▸ Problem
Your answer must be an exact copy of the records, with no pictures included.

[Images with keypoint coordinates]
+ + + +
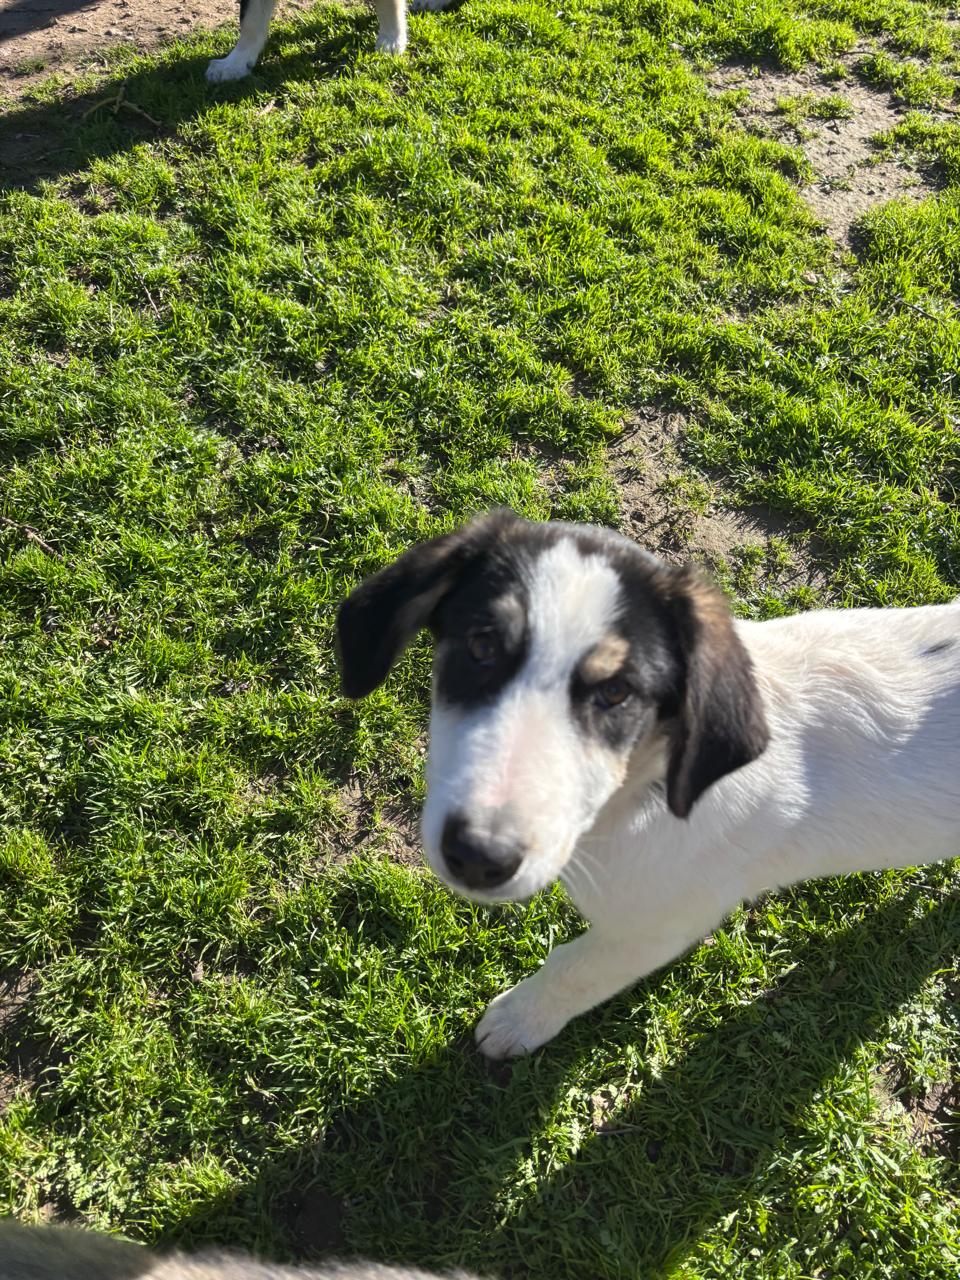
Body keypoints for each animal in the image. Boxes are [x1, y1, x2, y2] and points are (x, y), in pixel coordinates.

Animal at [337, 511, 960, 1059]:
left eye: (617, 693)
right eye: (481, 646)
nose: (478, 856)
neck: (640, 792)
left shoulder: (660, 925)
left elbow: (576, 969)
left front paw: (518, 1020)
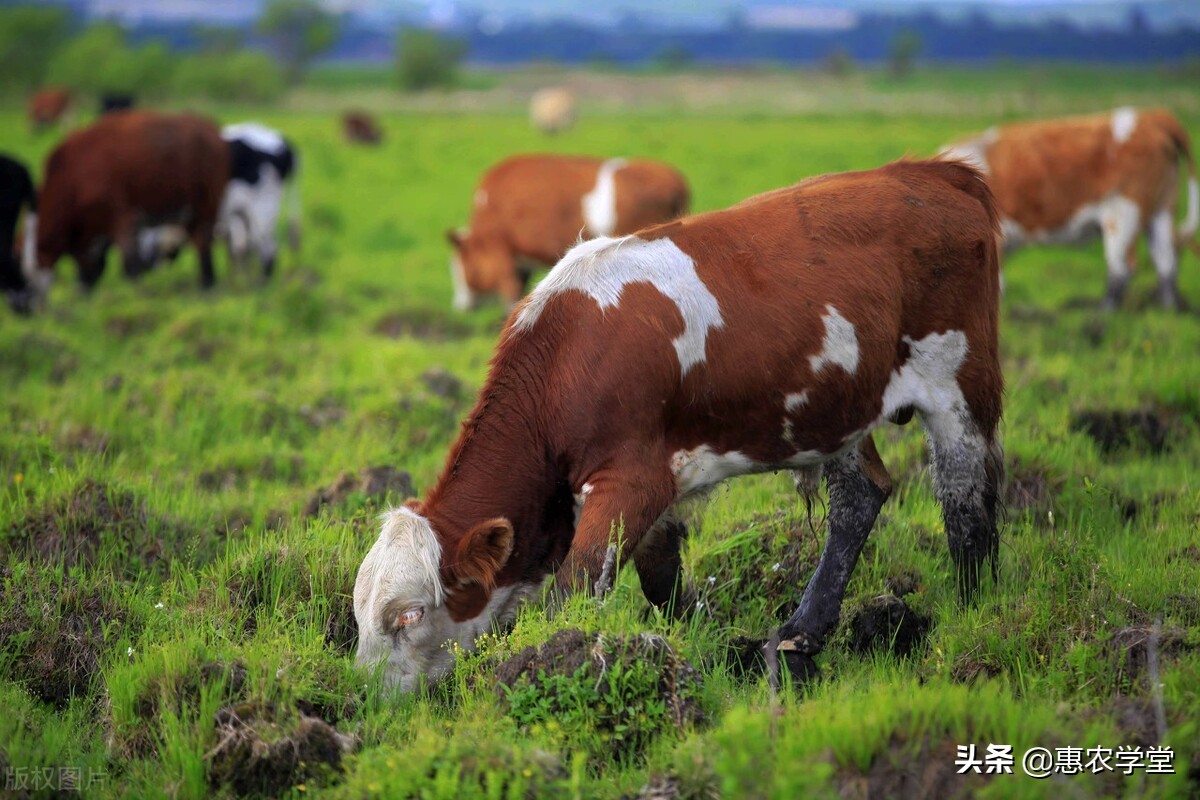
+ + + +
▸ Task output
Body keypoints for each animal in the image. Boxes are [x1, y1, x2, y2] and points are (x, y), in pixel coordinates.

Animal at [337, 511, 960, 1059]:
left eye: (617, 693)
right eye: (481, 646)
nose: (478, 856)
neck: (640, 792)
left shoulder: (660, 925)
left elbow: (576, 969)
left front paw: (518, 1020)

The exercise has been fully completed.